While in Greensboro, the Junior Grand Prix Final silver medalist spoke with members of the media about looking ahead to the junior world championships.
The event takes place this weekend in Tallinn, Estonia and will stream live on the ISU YouTube page. The women’s short program begins Friday at 3:45 a.m. ET, and the free skate is Saturday.
This conversation has been edited for clarity.
Why did you stay up so late?
Liu: My Chinese homework’s pretty hard. Each lesson consists of two to four essays that I have to write. Took a while. But the last one had two essays and two tests. I had a total of seven essays to write – in Chinese – and then I had to do four quizzes and four tests.
Is that normal for you?
Liu: I don’t think I’ve ever stayed up that … early, I guess. It’s not staying up late. It’s staying up early! I think I only stayed up until 2 a.m. before, on New Year’s.
What’s your favorite class?
Liu: I would say Chinese, but it’s so hard. I’m good at it. I’m OK at it. I used to be fluent in Chinese when I was younger – like really fluent. I keep opening my notebooks from first and second grade. I’m like, how did I get almost all of this? I can understand everything, basically, and speak it. My accent’s not good at all. I can read and write some, still working on that.
Then I stopped for five years. I did seven years of Chinese school, about, and then stopped for five years and I’m doing it again. I’m very slow at writing in Chinese. I’m like, wait, is that stroke supposed to be there? Nope.
So, it’s rusty but it’s coming back.
Liu: Some of my lessons and sessions I have to do, I have to do voice recordings. My teacher’s saying my pronunciation is good, and my dad [who is from China] is like, no, that’s not good at all![laughter]
Looking at junior worlds, you saw a lot of those skaters at the Junior Grand Prix Final. Are you taking any notes from that into this competition and, if so, what?
Liu: Yea, I guess.
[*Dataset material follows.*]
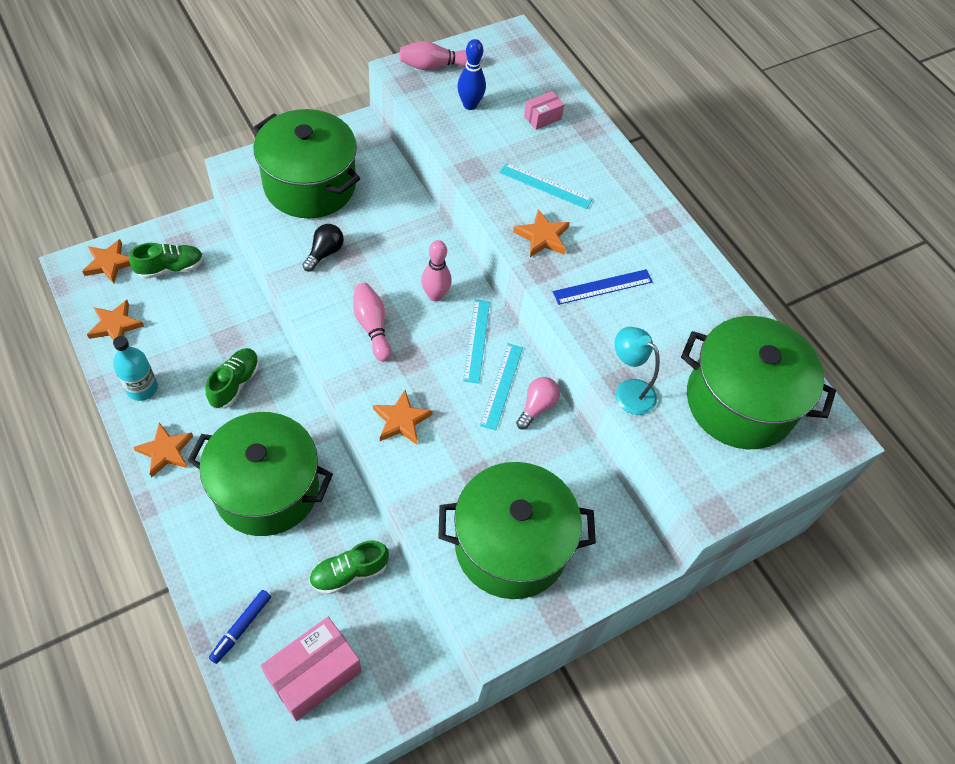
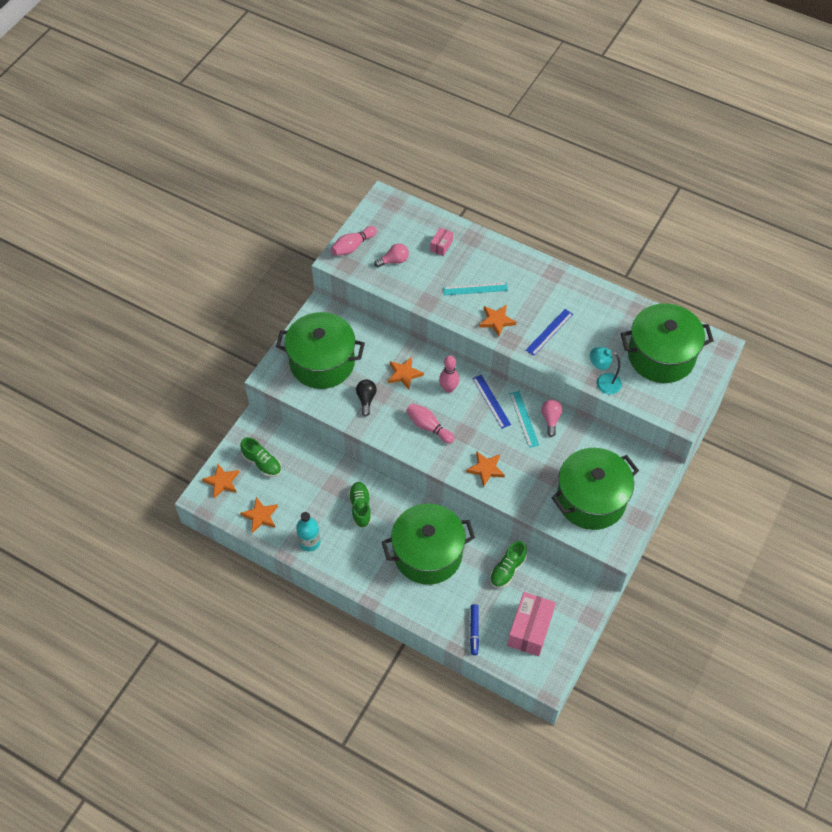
camera: 25 degrees left, 0 degrees up
(165, 451) = (354, 568): orange star -> orange star (404, 374)
(170, 268) = (262, 463): green shoe -> green shoe turned 90 degrees clockwise
(470, 105) = (394, 261): blue bowling pin -> pink light bulb
(477, 340) = (491, 401): turquoise ruler -> blue ruler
I really want to just focus on my programs. Try to do better than nationals at junior worlds … I don’t really think about the score, I just want to do a really good program.
Have you started thinking about music for next season? Since you now have kept the same short program for two seasons.
Liu: No, not yet, but I think soon though. … I really enjoy doing this short program. I’m not sick of it. It was actually my idea to keep it.